O que é interessante é que 2025 fechou como um bom ano de transição. Foram assinados quase 70.000 escrituras, um aumento de 26,8% em relação a 2024. As pessoas compraram, mas agora parece que o ritmo diminuiu um pouco. Quanto à venda de apartamentos na CABA, os números são claros: um monoambiente tem uma média de 108 mil dólares, um de dois ambientes ronda os 130 mil e um de três ambientes chega aos 180 mil.

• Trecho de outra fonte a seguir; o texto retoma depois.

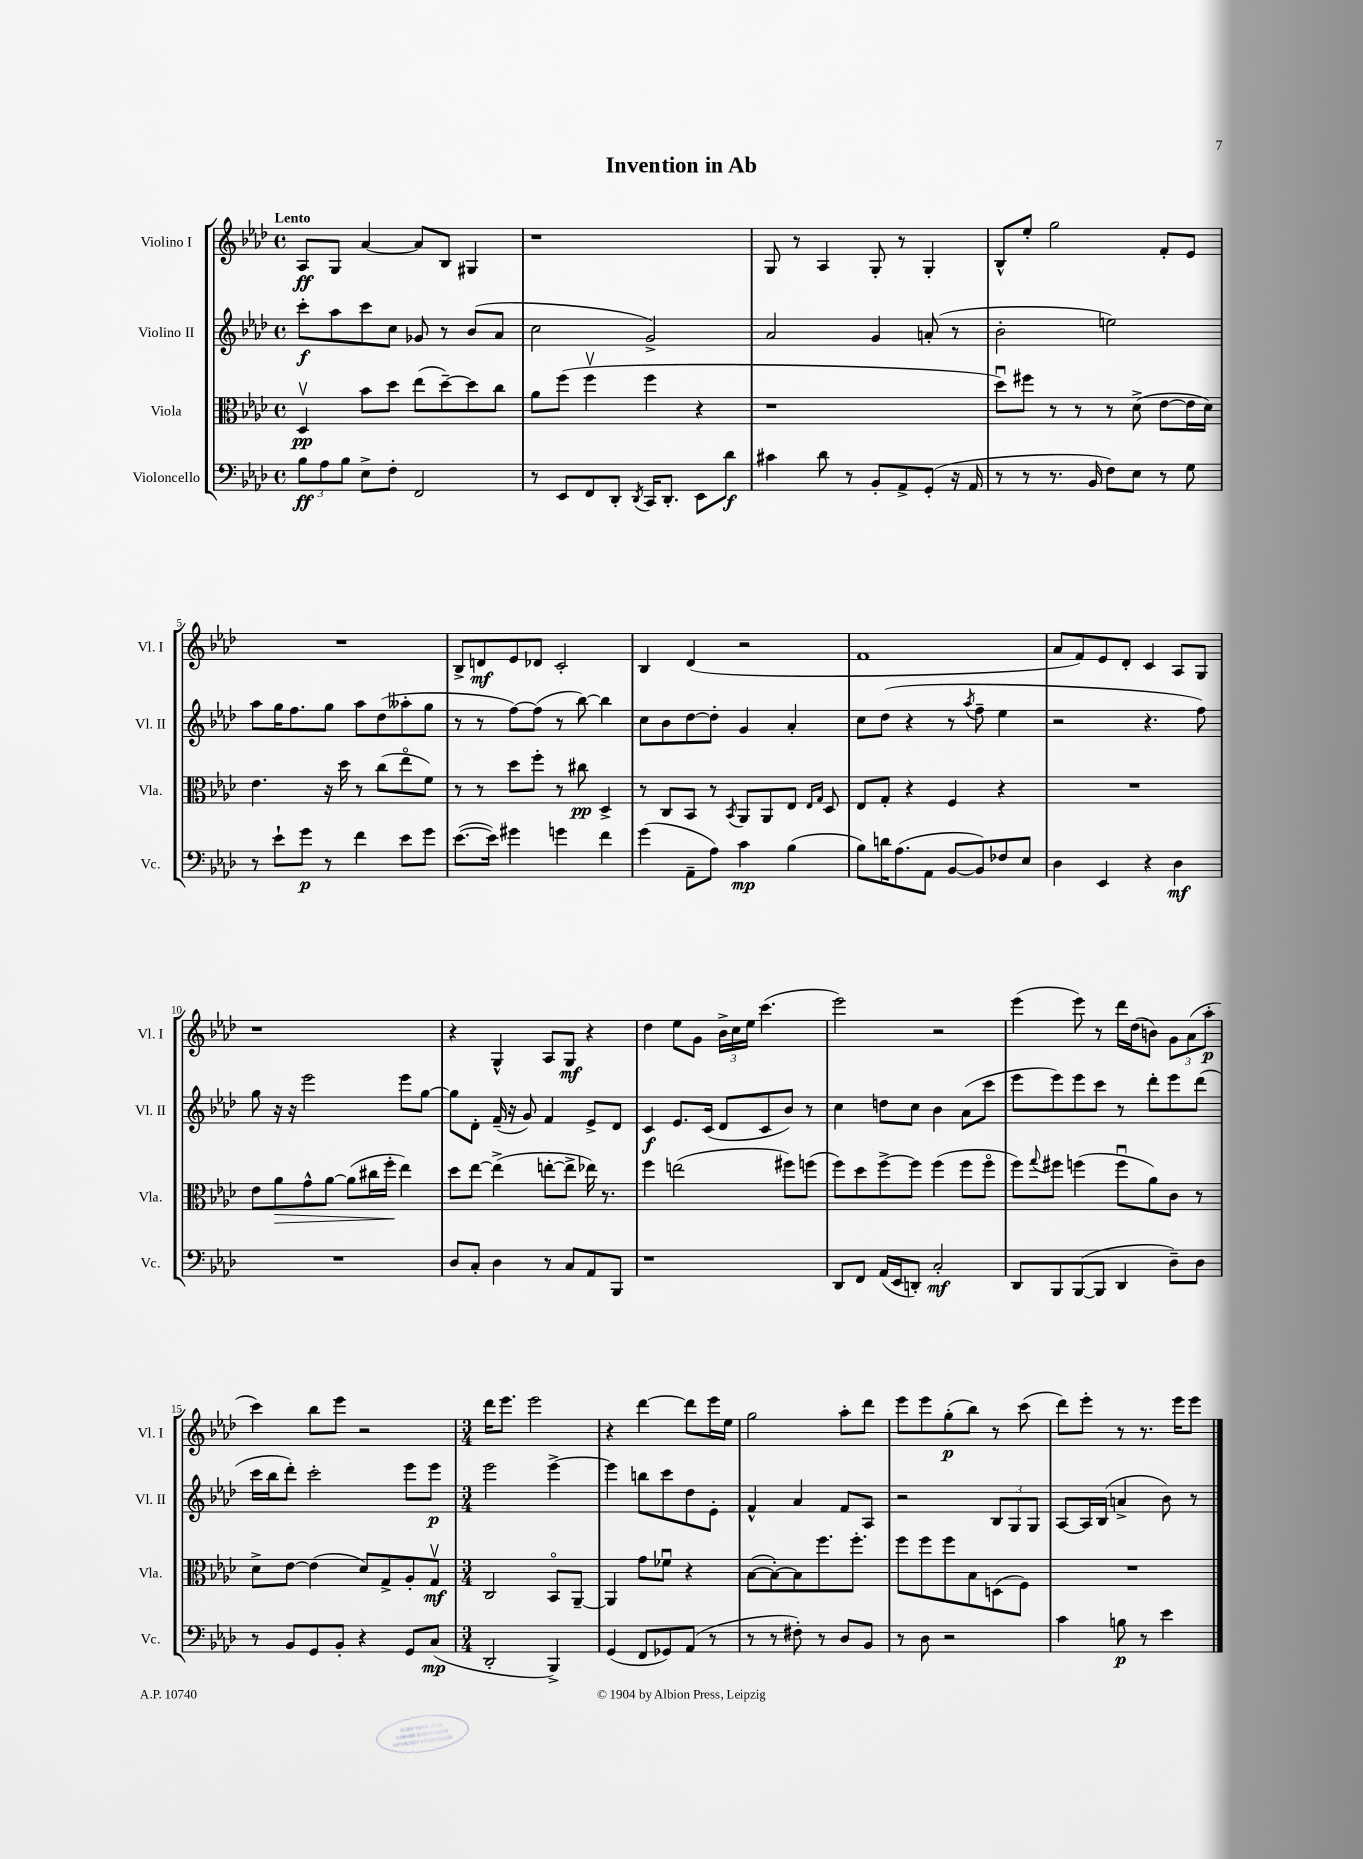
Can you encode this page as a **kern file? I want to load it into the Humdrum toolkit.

**kern	**dynam	**kern	**dynam	**kern	**dynam	**kern	**dynam
*part4	*part4	*part3	*part3	*part2	*part2	*part1	*part1
*staff4	*staff4	*staff3	*staff3	*staff2	*staff2	*staff1	*staff1
*I"Violoncello	*	*I"Viola	*	*I"Violino II	*	*I"Violino I	*
*I'Vc.	*	*I'Vla.	*	*I'Vl. II	*	*I'Vl. I	*
*clefF4	*	*clefC3	*	*clefG2	*	*clefG2	*
*k[b-e-a-d-]	*	*k[b-e-a-d-]	*	*k[b-e-a-d-]	*	*k[b-e-a-d-]	*
*M4/4	*	*M4/4	*	*M4/4	*	*M4/4	*
*met(c)	*	*met(c)	*	*met(c)	*	*met(c)	*
=1	=1	=1	=1	=1	=1	=1	=1
!	!	!	!	!	!	!LO:TX:a:B:t=Lento	!
12B-\L	ff	4D-v/	pp	8ccc'\L	f	8A-/L	ff
12A-\	.	.	.	.	.	.	.
.	.	.	.	8aa-\	.	8G/J	.
12B-\J	.	.	.	.	.	.	.
8E-^\L	.	8b-\L	.	8ccc\	.	[4a-/	.
8F'\J	.	8dd-\J	.	8cc\J	.	.	.
2FF/	.	(8ee-\L	.	8g-X/	.	8a-/L]	.
.	.	[8dd-~\)	.	8r	.	8B-/J	.
.	.	8dd-\]	.	(8b-/L	.	4G#X/	.
.	.	8cc\J	.	8a-/J	.	.	.
=2	=2	=2	=2	=2	=2	=2	=2
8r	.	8a-\L	.	2cc\	.	1r	.
8EE-/L	.	(8ff\J	.	.	.	.	.
8FF/	.	4ffv\	.	.	.	.	.
8DD-'/J	.	.	.	.	.	.	.
8qDD-/	.	.	.	.	.	.	.
16CC/KL	.	4ff\	.	2g^/)	.	.	.
8.DD-'/J	.	.	.	.	.	.	.
8EE-\L	.	4r	.	.	.	.	.
8d-\J	f	.	.	.	.	.	.
=3	=3	=3	=3	=3	=3	=3	=3
4c#X\	.	1r	.	2a-/	.	8G/	.
.	.	.	.	.	.	8r	.
8d-\	.	.	.	.	.	4A-/	.
8r	.	.	.	.	.	.	.
8BB-'/L	.	.	.	4g/	.	8G'/	.
8AA-^/	.	.	.	.	.	8r	.
(8GG'/J	.	.	.	(8an'/	.	4G'/	.
16r	.	.	.	8r	.	.	.
16AA-/	.	.	.	.	.	.	.
=4	=4	=4	=4	=4	=4	=4	=4
8r	.	8dd-u\L)	.	2b-'\	.	8B-^^/L	.
8r	.	8ff#X\J	.	.	.	8ee-'/J	.
8.r	.	8r	.	.	.	2gg\	.
.	.	8r	.	.	.	.	.
16BB-/	.	.	.	.	.	.	.
8F\L)	.	8r	.	2een\)	.	.	.
8E-\J	.	(8d-^\	.	.	.	.	.
8r	.	[8e-\L	.	.	.	8f'/L	.
8G\	.	16e-\L]	.	.	.	8e-/J	.
.	.	16d-\JJ)	.	.	.	.	.
!!LO:LB:g=z
=5	=5	=5	=5	=5	=5	=5	=5
8r	.	4.e-\	.	8aa-\L	.	1r	.
8e-`\L	.	.	.	16gg\K	.	.	.
.	.	.	.	8.ff\	.	.	.
8g\J	p	.	.	.	.	.	.
8r	.	16r	.	8gg\J	.	.	.
.	.	16dd-\	.	.	.	.	.
4f\	.	8r	.	8aa-\L	.	.	.
.	.	(8cc\L	.	(8dd-\	.	.	.
8e-\L	.	8ee-\	.	8aa--X'\	.	.	.
8g\J	.	8f\J)	.	8gg\J	.	.	.
=6	=6	=6	=6	=6	=6	=6	=6
([8.e-\L	.	8r	.	8r	.	8B-^/L	.
.	.	8r	.	8r	.	8dn/	mf
16e-\Jk])	.	.	.	.	.	.	.
4g#X\	.	8dd-\L	.	[8ff\L)	.	8e-/	.
.	.	8ff'\J	.	(8ff\J]	.	8d-X/J	.
4gn\	.	8r	.	8r	.	2c'/	.
.	.	8cc#X\	pp	[8bb-\)	.	.	.
4f\	.	4D-^/	.	4bb-\]	.	.	.
=7	=7	=7	=7	=7	=7	=7	=7
(4g\	.	8r	.	8cc\L	.	4B-/	.
.	.	8C/L	.	8b-\	.	.	.
8AA-~\L	.	8BB-/J	.	[8dd-\	.	(4d-/	.
8A-\J)	.	8r	.	8dd-'\J]	.	.	.
.	.	8qBB-/	.	.	.	.	.
4c\	mp	8AA-/L	.	4g/	.	2r	.
.	.	8AA-/	.	.	.	.	.
(4B-\	.	8E-/J	.	4a-'/	.	.	.
.	.	16qqE-/LL	.	.	.	.	.
.	.	16qqG/JJ	.	.	.	.	.
.	.	8D-/	.	.	.	.	.
=8	=8	=8	=8	=8	=8	=8	=8
8B-\L)	.	8E-/L	.	8cc\L	.	1f	.
16dn\K	.	8G'/J	.	(8dd-\J	.	.	.
(8.A-\	.	.	.	.	.	.	.
.	.	4r	.	4r	.	.	.
8AA-\J	.	.	.	.	.	.	.
[8BB-/L	.	4F/	.	8r	.	.	.
.	.	.	.	8qaa-/	.	.	.
8BB-/])	.	.	.	8ff~\	.	.	.
8F-X/	.	4r	.	4ee-\	.	.	.
8E-/J	.	.	.	.	.	.	.
=9	=9	=9	=9	=9	=9	=9	=9
4D-\	.	1r	.	2r	.	8a-/L	.
.	.	.	.	.	.	8f/)	.
4EE-/	.	.	.	.	.	8e-/	.
.	.	.	.	.	.	8d-'/J	.
4r	.	.	.	4.r	.	4c/	.
4D-\	mf	.	.	.	.	8A-/L	.
.	.	.	.	8ff\)	.	8G/J	.
!!LO:LB:g=z
=10	=10	=10	=10	=10	=10	=10	=10
1r	.	8e-\L	.	8gg\	.	1r	.
!	!	!	!LO:HP:b	!	!	!	!
.	.	8a-\	>	16r	.	.	.
.	.	.	.	16r	.	.	.
.	.	8g^^\	.	2eee-\	.	.	.
.	.	[8a-\J	.	.	.	.	.
.	.	(8a-\L]	.	.	.	.	.
.	.	16cc#X\L	.	.	.	.	.
.	.	16ff'\JJ	.	.	.	.	.
.	.	4ee-\)	]	8eee-\L	.	.	.
.	.	.	.	[8gg\J	.	.	.
=11	=11	=11	=11	=11	=11	=11	=11
8D-/L	.	8dd-\L	.	8gg\L]	.	4r	.
8C'/J	.	[8ee-\J	.	8d-'\J	.	.	.
4D-\	.	(4ee-^\]	.	(16f~/	.	4G^^/	.
.	.	.	.	16r	.	.	.
.	.	.	.	8g/)	.	.	.
8r	.	[8een'\L	.	4f/	.	8A-/L	.
8C/L	.	8ee^\J]	.	.	.	8G/J	mf
8AA-/	.	16ee-X\)	.	8e-^/L	.	4r	.
.	.	8.r	.	.	.	.	.
8BBB-/J	.	.	.	8d-/J	.	.	.
=12	=12	=12	=12	=12	=12	=12	=12
1r	.	4ff\	.	4c/	f	4dd-\	.
.	.	(2een\	.	8.e-/L	.	8ee-\L	.
.	.	.	.	.	.	8g\J	.
.	.	.	.	(16c/Jk	.	.	.
.	.	.	.	8d-/L	.	24b-^\LL	.
.	.	.	.	.	.	24cc\	.
.	.	.	.	.	.	24ee-\JJ	.
.	.	.	.	8c/	.	(4.ccc\	.
.	.	8ff#X\L)	.	8b-/J)	.	.	.
.	.	(8ffn\J	.	8r	.	.	.
=13	=13	=13	=13	=13	=13	=13	=13
8DD-/L	.	8ff\L)	.	4cc\	.	2eee-\)	.
8FF/J	.	8dd-\	.	.	.	.	.
(16AA-/LL	.	[8ff^\	.	8ddn\L	.	.	.
16EE-/J	.	.	.	.	.	.	.
8DDn'/J)	.	8ff\J]	.	8cc\J	.	.	.
2C'/	mf	(4ff\	.	4b-\	.	2r	.
.	.	8ff\L	.	(8a-\L	.	.	.
.	.	8ff\J	.	8ccc\J	.	.	.
=14	=14	=14	=14	=14	=14	=14	=14
8DD-/L	.	8ff\L)	.	8eee-\L	.	(4eee-\	.
.	.	8qqgg/	.	.	.	.	.
8BBB-/	.	8ff#X\J	.	8eee-\)	.	.	.
([8BBB-/	.	(4ffn\	.	8eee-\	.	8eee-\)	.
8BBB-/J]	.	.	.	8ccc\J	.	8r	.
4DD-/	.	8ffu\L	.	8r	.	16ddd-\LL	.
.	.	.	.	.	.	(16dd-\J	.
.	.	8a-\)	.	8ddd-'\L	.	8bn\J)	.
8D-~\L)	.	8c\J	.	8eee-\	.	12g\L	.
.	.	.	.	.	.	(12a-\	.
8D-\J	.	8r	.	(8ddd-\J	.	.	.
.	.	.	.	.	.	12aa-'\J	p
!!LO:LB:g=z
=15	=15	=15	=15	=15	=15	=15	=15
8r	.	8d-^\L	.	16ccc\LL	.	4ccc\)	.
.	.	.	.	16bb-\J	.	.	.
8BB-/L	.	[8e-\J	.	8ddd-'\J)	.	.	.
8GG/	.	(4e-\]	.	2ccc'\	.	8bb-\L	.
8BB-'/J	.	.	.	.	.	8eee-\J	.
4r	.	8d-/L)	.	.	.	2r	.
.	.	8G^/	.	.	.	.	.
8GG/L	.	8A-'/	.	8eee-\L	.	.	.
(8C/J	mp	8Gv/J	mf	8eee-\J	p	.	.
=16	=16	=16	=16	=16	=16	=16	=16
*M3/4	*	*M3/4	*	*M3/4	*	*M3/4	*
2DD-'/	.	2C/	.	2eee-\	.	16ddd-\KL	.
.	.	.	.	.	.	8.eee-\J	.
.	.	.	.	.	.	2eee-\	.
4BBB-^/)	.	8BB-/L	.	[4eee-^\	.	.	.
.	.	[8AA-~/J	.	.	.	.	.
=17	=17	=17	=17	=17	=17	=17	=17
(4GG/	.	4AA-/]	.	4eee-\]	.	4r	.
8FF/L	.	8g\L	.	8bbn\L	.	[4ddd-\	.
8GG-X/)	.	8f-Xu\J	.	8ccc\	.	.	.
(8AA-/J	.	4r	.	8dd-\	.	8ddd-\L]	.
8r	.	.	.	8e-'\J	.	16eee-\L	.
.	.	.	.	.	.	16ee-\JJ	.
=18	=18	=18	=18	=18	=18	=18	=18
8r	.	([8B-\L	.	4f^^/	.	2gg\	.
8r	.	8B-'\_)	.	.	.	.	.
8F#X'\)	.	8B-\]	.	4a-/	.	.	.
8r	.	8.ff\	.	.	.	.	.
8D-/L	.	.	.	8f/L	.	8aa-'\L	.
.	.	8.ff'\J	.	.	.	.	.
8BB-/J	.	.	.	8A-/J	.	8ddd-\J	.
=19	=19	=19	=19	=19	=19	=19	=19
8r	.	8ff\L	.	2r	.	8eee-\L	.
8D-\	.	8ff\	.	.	.	8eee-\	.
2r	.	8ff\	.	.	.	(8gg'\	p
.	.	8B-\	.	.	.	8bb-\J)	.
.	.	(8Dn\	.	12B-/L	.	8r	.
.	.	.	.	12G/	.	.	.
.	.	8F\J)	.	.	.	(8ccc\	.
.	.	.	.	12G/J	.	.	.
=20	=20	=20	=20	=20	=20	=20	=20
4c\	.	2.r	.	[8A-/L	.	8ddd-\L)	.
.	.	.	.	16A-/L]	.	8eee-'\J	.
.	.	.	.	(16B-/JJ	.	.	.
8Bn\	p	.	.	4an^/	.	8r	.
8r	.	.	.	.	.	8.r	.
4e-\	.	.	.	8b-\)	.	.	.
.	.	.	.	.	.	16eee-\KL	.
.	.	.	.	8r	.	8eee-\J	.
==	==	==	==	==	==	==	==
*-	*-	*-	*-	*-	*-	*-	*-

O que me surpreendeu foi ver que Puerto Madero continua a ser o bairro mais caro, com quase 6200 dólares por metro quadrado. Depois vêm Núñez e Palermo, que rondam os 3400. Mas se procura um apartamento à venda na CABA mais acessível, Lugano está a 1100 dólares por metro, Nueva Pompeya a 1500 e La Boca a 1600. A diferença é enorme.
Agora, o que todos se perguntam é se compensa comprar para alugar. Aqui é onde fica interessante. A rentabilidade subiu para 5,09% ao ano, mas seria preciso quase 20 anos para recuperar o investimento. Os bairros com melhor rendimento são Lugano (9,6%), Nueva Pompeya (7,6%) e La Boca (7,3%), mas são zonas que ficam longe do centro. Em contrapartida, Puerto Madero e Palermo oferecem apenas 3-4% de rentabilidade, embora tenham muita procura.
Os aluguéis de apartamentos à venda de dois ambientes na CABA estão a fazer uma média de 764 mil pesos, com Puerto Madero a liderar com mais de 1,2 milhões. Há um ano, a diferença interanual era de 35%, por isso a pressão continua.
A incógnita é o crédito hipotecário. Se for agilizado, o mercado mexe-se; se não, tudo continua lento e muito seletivo. De momento, parece que estamos numa meseta à espera do próximo movimento.